** TASK INPUT follows **

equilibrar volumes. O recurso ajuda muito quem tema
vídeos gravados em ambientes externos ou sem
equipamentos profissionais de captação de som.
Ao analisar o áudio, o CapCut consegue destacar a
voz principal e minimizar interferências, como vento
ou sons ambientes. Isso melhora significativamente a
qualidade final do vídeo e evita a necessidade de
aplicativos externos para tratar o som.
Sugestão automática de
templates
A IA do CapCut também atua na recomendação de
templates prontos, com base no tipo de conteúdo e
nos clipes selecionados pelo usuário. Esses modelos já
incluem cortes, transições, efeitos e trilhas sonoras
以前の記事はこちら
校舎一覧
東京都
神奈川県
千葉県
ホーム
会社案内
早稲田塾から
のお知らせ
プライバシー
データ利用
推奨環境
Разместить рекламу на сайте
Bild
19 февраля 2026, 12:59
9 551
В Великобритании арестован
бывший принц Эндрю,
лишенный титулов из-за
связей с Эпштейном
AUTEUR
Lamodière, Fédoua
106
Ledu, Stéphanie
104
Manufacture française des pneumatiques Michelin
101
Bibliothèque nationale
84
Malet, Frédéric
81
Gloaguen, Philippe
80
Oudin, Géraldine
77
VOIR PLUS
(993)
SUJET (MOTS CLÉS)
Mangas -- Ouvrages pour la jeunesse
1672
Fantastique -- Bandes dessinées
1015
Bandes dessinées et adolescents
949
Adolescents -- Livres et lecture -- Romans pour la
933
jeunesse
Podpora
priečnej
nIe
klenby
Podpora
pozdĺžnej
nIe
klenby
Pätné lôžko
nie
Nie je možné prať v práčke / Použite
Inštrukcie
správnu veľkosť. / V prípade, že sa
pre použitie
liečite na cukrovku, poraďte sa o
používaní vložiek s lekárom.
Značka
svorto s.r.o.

** End of TASK INPUT **

### WHAT THIS TASK INVOLVES
Throughout the data above, copy all lines where the word "ambientes" is found.

### RESPONSE AREA
vídeos gravados em ambientes externos ou sem
ou sons ambientes. Isso melhora significativamente a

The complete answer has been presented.